DCF's structural bias against high-growth, negative-FCF companies (e.g. early-stage META) is the most consequential limitation — a negative DCF signal is mathematically difficult for options and sentiment components to overcome given DCF's 30-point weighting. Forward-looking statements from SEC filings (earnings guidance, management growth outlook) are not currently processed. The evaluation universe of 35 tickers and the COVID-dominated 2020–2023 window limits statistical robustness relative to broader market conditions.

Full System Architecture

High-level deployment topology and end-to-end data flow through both backtesting phases.

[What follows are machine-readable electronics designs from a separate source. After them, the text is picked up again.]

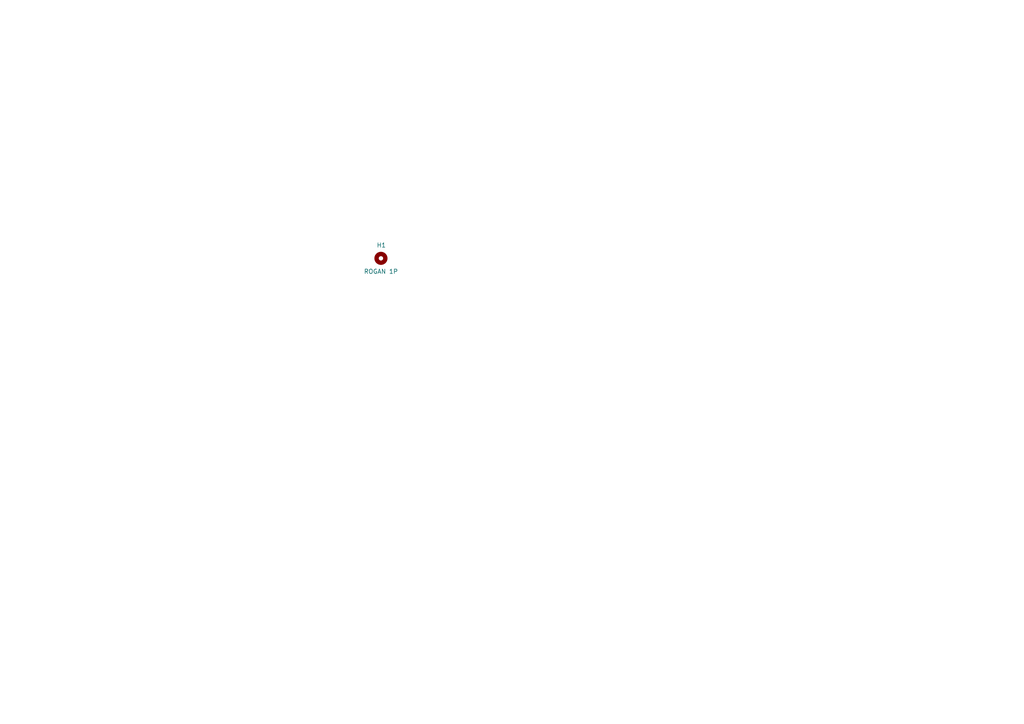
<source format=kicad_sch>
(kicad_sch (version 20211123) (generator eeschema)

  (uuid 2da5daa2-22e1-4436-9f0b-c01f4f850b43)

  (paper "A4")

  


  (symbol (lib_id "Mechanical:MountingHole") (at 110.49 74.93 90) (mirror x) (unit 1)
    (in_bom yes) (on_board yes)
    (uuid 00000000-0000-0000-0000-00005fcae65b)
    (property "Reference" "H1" (id 0) (at 109.22 71.12 90)
      (effects (font (size 1.27 1.27)) (justify right))
    )
    (property "Value" "ROGAN 1P" (id 1) (at 110.49 78.74 90))
    (property "Footprint" "Empty:Empty" (id 2) (at 110.49 74.93 0)
      (effects (font (size 1.27 1.27)) hide)
    )
    (property "Datasheet" "~" (id 3) (at 110.49 74.93 0)
      (effects (font (size 1.27 1.27)) hide)
    )
    (property "Device" "Knob" (id 4) (at 110.49 74.93 0)
      (effects (font (size 1.27 1.27)) hide)
    )
    (property "Description" "1P - Small Pointer Unskirted (D Shaft) - Rogan PT Plastic Knob" (id 5) (at 110.49 74.93 0)
      (effects (font (size 1.27 1.27)) hide)
    )
    (property "Place" "No" (id 6) (at 110.49 74.93 0)
      (effects (font (size 1.27 1.27)) hide)
    )
    (property "Dist" "Thonk" (id 7) (at 110.49 74.93 0)
      (effects (font (size 1.27 1.27)) hide)
    )
    (property "DistLink" "https://www.thonk.co.uk/shop/make-noise-mutable-style-knobs/" (id 8) (at 110.49 74.93 0)
      (effects (font (size 1.27 1.27)) hide)
    )
  )

  (sheet_instances
    (path "/" (page "1"))
  )

  (symbol_instances
    (path "/00000000-0000-0000-0000-00005fcae65b"
      (reference "H1") (unit 1) (value "ROGAN 1P") (footprint "Empty:Empty")
    )
  )
)

</source>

┌─────────────────────────────────────────────────────┐
│                  Next.js Frontend                   │
│              http://localhost:3000                  │
└────────────┬────────────────────────────────────────┘
             │
             ▼
┌────────────────────────────────────────────────────────────────────┐
│                    Cloudflare Workers (Deployed)                  │
│  dataset.markcallan101.workers.dev  — R2 data access/downloads    │
│  pipeline.markcallan101.workers.dev — pipeline orchestration      │
│  system.markcallan101.workers.dev   — SSE proxy + report gen      │
└────────────┬───────────────────────────────────────────────────────┘
             │
             ▼
┌─────────────────────────────────────────────────────┐
│          FastAPI Backend (Python / VPS)             │
│   localhost:8000 (dev) · 46.62.228.197 (hosted)     │
└────────┬───────────────────┬────────────────────────┘
         │                   │
         ▼                   ▼
┌─────────────────┐  ┌───────────────────────┐
│  Supabase       │  │  Cloudflare R2        │
│  Auth + Meta    │  │  Datasets + Reports   │
└─────────────────┘  └───────────────────────┘

Backtesting pipeline flow
─────────────────────────
R2 Buckets → Deterministic Layer → Postgres (agent_signals)
           → Agent Layer (AutoGen) → Postgres (llm_results)
           → Report Generator → R2 (reports/) → Dashboard

Workers separate concerns cleanly: the dataset worker handles R2 object access and downloads; the pipeline worker orchestrates ingestion and exposes report utilities; the system worker proxies deterministic and agent layer SSE streams and hosts the report generation endpoint at v1/reports/generate. The FastAPI backend runs on a Hetzner VPS and contains all core business logic. Supabase manages authentication and metadata; Cloudflare R2 stores all datasets and generated PDF reports.